I woke up on Saturday to discover that a monsoon had descended on the city. This didn't put me off sightseeing though and actually helped to cool down the air a bit. Unfortunately, the rain added to the humidty, offsetting any good it had done by making everything damp and sticky. It also made taking photos very difficult as I kept getting tiny water droplets on my lense everytime I pointed the camera up, which was generally where everything I wanted to take a photo of was. Oh well.

I got the bus to Kinkaku-ji, or 'The Golden Pavilion'. This temple is incredible - it sits in the middle of an ancient, man-made pond and is completely covered in gold leaf. When it's sunny, it must be blinding to look at!

My next stop, Ryotoku-ji, was a short walk away.
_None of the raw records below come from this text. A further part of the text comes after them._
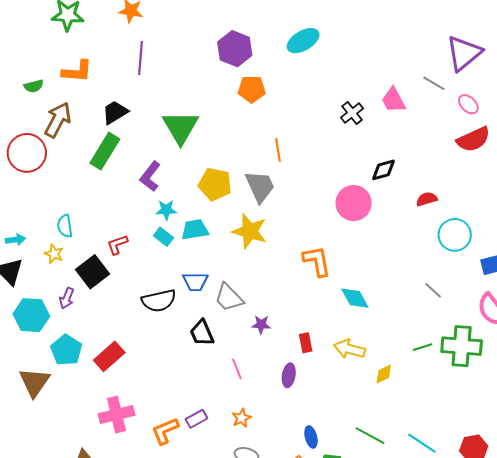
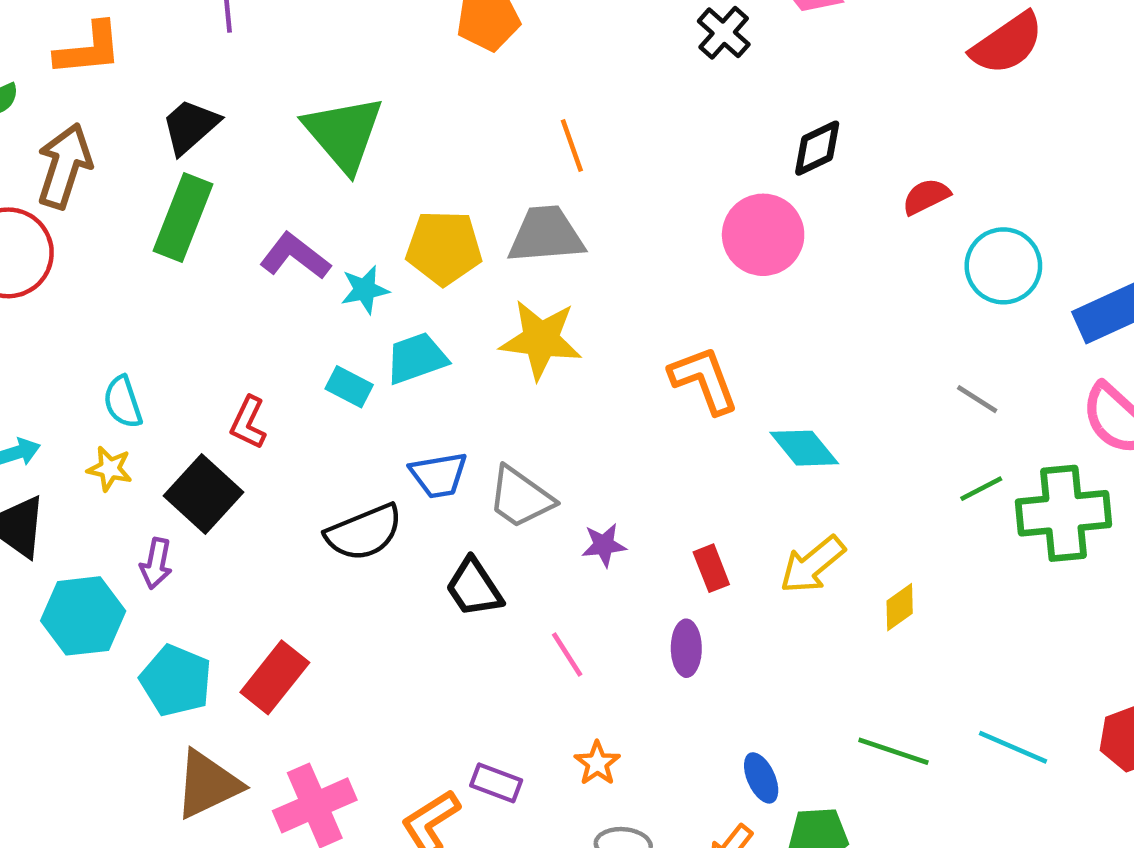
purple L-shape: (150, 176) -> (295, 256), turned 100
gray trapezoid: (260, 186) -> (546, 235), turned -60
cyan star: (166, 210) -> (365, 290), moved
red L-shape: (117, 244) -> (248, 423), turned -35
green line: (423, 347) -> (981, 489), moved
yellow arrow: (349, 349) -> (812, 565), turned -44
brown triangle: (34, 382) -> (208, 784), moved, turned 40
purple rectangle: (196, 419) -> (496, 783), turned 60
It is famous for its really old zen garden:

I thought that these trees were pretty cool, too:

I then walked further out and went to visit Ninna-ji - this was my favourite temple of the day because I wanted to move into the palace part of it. This is a series of beautiful, old Japanese buildings that are all connected by open walkways and surrounded by perfect bonsai and zen gardens.

Within the temple complex (it covers a huge area), there are loads of other buildings and shrines, including a five-storey pagoda.

The last pace I had time to visit before catching the shinkansen back was Nijo-jo (Nijo Castle). This castle sits in the centre of Kyoto (much like Edinburgh Castle) and is surrounded by ridiculously tall and thick granite walls and a moat. The inside of the palace was amazing, but they didn't let me take any photos :( All of the painted walls, ceilings and screen doors remain intact, as do all the paper walls and carved wooden decorations. The best part that has survived has to be the the 'nightingale floor' that encircles all of the rooms. This floor quietly sqeaks whenever you step on it - it doesn't make a wooden creaking noise, it actually almost sings, hence the name. I thought it was brilliant that it still works perfectly (I have no idea how the noise is created) and it made for fantastic background noise with everyone walking around the palace and looking into the rooms.